発達障がいの特性などを理解してもらうことは非常に重要で、周囲の理解があることで支援方法や密なるサポートを行うことが出来ます。 年齢が小さい時も同様で、発達障がいについて親をはじめ周囲の人が理解し、サポートを行っていったり、言葉に出来ない感情に対して共感し寄り添うことはその子の心の成長を促す上で大切になります。感情が上手く言葉に出来ない小さい年齢の時こそ、気持ちに寄り添い共感することが重要になります。
4.一人で抱え込まず相談することが解決の糸口になる
現在は『発達障がい』という言葉が浸透しており、発達を一番近くで見ている母親や父親から発達障がいではないかという疑問が出てくることも増えてきました。しかし、やはり軽度であれば発達障がいに気が付かないケースも多くあり、乳幼児健診や就学前健診で指摘されることもあります。
特にこだわりが強かったり癇癪を起してしまうことがある場合だと、外出することに気を使ったり、不安に感じることもあり、『どうして他の子のように出来ないのだろう』『育て方やしつけが悪かったのか』と自己嫌悪に陥り親の精神的な負担が増えてきてしまう可能性もあります。また、発達障がいに対して理解がない場合であれば、親が甘やかしているからだと責められるケースもあります。

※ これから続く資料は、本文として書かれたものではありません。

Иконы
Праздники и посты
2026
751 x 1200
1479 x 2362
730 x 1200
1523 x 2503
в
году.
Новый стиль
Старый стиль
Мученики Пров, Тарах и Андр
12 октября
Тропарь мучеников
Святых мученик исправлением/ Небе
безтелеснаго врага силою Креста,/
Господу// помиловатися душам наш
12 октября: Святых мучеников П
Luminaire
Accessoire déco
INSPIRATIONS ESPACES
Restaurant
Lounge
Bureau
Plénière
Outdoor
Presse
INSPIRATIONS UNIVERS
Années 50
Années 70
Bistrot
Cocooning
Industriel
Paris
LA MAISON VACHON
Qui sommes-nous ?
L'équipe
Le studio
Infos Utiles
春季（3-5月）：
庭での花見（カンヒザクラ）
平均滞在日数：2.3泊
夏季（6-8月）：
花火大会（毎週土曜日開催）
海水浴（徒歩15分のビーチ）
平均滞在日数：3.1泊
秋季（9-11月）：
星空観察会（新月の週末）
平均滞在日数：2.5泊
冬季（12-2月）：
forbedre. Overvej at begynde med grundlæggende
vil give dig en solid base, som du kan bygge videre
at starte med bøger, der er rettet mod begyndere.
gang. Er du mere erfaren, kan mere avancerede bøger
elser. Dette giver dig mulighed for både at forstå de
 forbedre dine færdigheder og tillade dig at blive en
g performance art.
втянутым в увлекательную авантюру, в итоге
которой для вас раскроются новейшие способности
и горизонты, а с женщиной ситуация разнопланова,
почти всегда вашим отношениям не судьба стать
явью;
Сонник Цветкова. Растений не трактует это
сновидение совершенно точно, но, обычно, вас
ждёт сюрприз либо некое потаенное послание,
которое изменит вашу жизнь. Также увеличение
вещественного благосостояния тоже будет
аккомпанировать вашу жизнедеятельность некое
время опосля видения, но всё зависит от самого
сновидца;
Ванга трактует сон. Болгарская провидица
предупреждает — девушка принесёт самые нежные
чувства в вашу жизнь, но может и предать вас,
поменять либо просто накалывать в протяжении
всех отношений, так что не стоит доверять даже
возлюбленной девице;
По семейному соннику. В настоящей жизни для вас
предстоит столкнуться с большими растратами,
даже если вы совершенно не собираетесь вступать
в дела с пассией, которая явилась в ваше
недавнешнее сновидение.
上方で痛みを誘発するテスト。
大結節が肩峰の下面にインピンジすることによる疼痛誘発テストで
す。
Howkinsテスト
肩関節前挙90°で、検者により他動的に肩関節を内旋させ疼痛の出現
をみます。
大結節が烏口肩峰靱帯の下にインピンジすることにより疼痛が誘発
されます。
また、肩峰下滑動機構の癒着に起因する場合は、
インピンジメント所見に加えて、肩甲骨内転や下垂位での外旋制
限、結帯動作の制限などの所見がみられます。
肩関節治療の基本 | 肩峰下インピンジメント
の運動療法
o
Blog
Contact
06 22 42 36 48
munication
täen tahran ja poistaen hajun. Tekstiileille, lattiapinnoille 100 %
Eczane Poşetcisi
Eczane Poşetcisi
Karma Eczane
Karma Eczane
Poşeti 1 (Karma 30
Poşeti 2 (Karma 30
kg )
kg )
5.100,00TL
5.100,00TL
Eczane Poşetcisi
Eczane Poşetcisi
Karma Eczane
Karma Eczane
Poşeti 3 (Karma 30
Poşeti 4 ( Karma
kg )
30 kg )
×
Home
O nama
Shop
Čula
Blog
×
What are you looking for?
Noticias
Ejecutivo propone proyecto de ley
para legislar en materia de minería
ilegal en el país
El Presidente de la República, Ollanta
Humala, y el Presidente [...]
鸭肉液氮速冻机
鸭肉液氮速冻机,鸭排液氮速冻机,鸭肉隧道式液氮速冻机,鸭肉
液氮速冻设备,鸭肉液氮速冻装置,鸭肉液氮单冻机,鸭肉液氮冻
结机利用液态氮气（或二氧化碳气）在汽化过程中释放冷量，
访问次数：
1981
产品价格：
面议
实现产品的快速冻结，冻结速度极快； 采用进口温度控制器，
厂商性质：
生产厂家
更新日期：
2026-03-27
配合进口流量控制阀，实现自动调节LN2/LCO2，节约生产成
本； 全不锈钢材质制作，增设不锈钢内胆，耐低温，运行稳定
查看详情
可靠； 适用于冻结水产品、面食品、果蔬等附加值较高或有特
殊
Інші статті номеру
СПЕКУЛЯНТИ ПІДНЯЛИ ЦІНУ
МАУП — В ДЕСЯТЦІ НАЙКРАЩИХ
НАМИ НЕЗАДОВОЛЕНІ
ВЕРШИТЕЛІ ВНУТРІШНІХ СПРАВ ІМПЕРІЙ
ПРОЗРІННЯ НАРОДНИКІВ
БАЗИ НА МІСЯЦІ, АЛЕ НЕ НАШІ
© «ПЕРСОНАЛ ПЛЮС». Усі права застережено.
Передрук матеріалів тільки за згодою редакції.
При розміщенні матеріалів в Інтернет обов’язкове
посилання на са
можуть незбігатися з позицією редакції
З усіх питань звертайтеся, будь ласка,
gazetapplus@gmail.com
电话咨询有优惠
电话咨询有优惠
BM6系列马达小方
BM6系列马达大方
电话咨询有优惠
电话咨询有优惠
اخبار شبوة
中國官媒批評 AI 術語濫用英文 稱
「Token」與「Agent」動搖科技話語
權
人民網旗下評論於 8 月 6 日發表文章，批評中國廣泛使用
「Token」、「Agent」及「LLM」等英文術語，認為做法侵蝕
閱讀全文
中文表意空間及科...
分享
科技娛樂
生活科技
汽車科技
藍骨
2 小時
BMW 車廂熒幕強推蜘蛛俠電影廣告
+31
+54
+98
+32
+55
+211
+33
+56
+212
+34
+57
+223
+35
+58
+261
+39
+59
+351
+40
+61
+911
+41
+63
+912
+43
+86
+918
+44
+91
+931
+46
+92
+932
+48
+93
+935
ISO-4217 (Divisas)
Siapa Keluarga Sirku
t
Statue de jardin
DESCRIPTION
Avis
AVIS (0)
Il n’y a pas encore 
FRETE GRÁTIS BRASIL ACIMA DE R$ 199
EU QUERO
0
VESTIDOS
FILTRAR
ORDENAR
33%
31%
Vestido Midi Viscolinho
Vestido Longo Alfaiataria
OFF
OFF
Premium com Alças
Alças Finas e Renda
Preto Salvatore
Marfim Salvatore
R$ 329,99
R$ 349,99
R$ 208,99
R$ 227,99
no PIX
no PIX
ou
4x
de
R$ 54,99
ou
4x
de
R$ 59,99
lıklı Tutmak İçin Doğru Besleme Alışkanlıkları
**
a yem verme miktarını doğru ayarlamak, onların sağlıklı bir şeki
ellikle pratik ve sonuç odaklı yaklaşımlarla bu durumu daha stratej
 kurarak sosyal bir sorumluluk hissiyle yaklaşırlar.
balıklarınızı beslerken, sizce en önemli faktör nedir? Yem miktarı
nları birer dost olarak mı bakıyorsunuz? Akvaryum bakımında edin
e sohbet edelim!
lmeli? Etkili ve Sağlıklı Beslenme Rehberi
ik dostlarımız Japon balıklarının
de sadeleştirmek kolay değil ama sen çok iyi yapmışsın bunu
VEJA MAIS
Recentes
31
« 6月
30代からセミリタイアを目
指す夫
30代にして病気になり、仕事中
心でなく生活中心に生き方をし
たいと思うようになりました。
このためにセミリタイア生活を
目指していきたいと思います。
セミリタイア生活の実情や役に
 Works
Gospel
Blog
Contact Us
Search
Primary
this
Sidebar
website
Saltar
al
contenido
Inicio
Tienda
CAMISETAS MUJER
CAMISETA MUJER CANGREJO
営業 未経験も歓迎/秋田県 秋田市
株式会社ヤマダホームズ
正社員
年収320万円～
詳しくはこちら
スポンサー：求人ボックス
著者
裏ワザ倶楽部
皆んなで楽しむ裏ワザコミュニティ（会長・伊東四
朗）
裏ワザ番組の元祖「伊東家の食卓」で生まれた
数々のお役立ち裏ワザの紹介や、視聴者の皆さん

育てにくい、子育てで悩んでしまうことが多いと感じる時には、近くにいる人や相談窓口に問い合わせをしてみることが大切です。もしも、内容により発達障害の可能性があるとわかった場合には、適切な施設や接し方、対応方法などを知ることが出来ます。友人や親、兄弟に相談してみたり、近くに知り合いがいない場合であれば、自治体の発達相談や子育ての相談窓口で話をしてみましょう。大切なことは、育てにくさを感じたり、子育てについて悩みがある場合には一人で抱え込まないことです。
5.まとめ
発達障がいの子どもはその特性から、周囲はどう接すればよいかや、興奮した時にはどうすればよいかわからないという意見が多く見られます。現在は発達障がいは決して珍しい障害ではなく、芸能人や著名人でも多くの方が公表されています。発達障がいは本人に加えて周りの人の理解が必要不可欠です。特性ということを理解してもらうことで、その子にとって最適なサポートや学びをすることが出来ます。困難な事に対してサポートやトレーニングを行っていくことで、社会性やコミュニケーション能力を培うことに繋がり、将来自立した生活を送ることへ繋がっていきます。そのためにも、まずは親や周囲の大人が、発達障がいがある人に対しての接し方や工夫の仕方を覚えていくことが大切です。
障がいがある人もない人も、お互いを尊重し合い理解を深め共に生きていくためにも、相手がどのようなサポートが必要か、どういった工夫をすれば乗り越えることが出来るのか、ということを把握しておきましょう。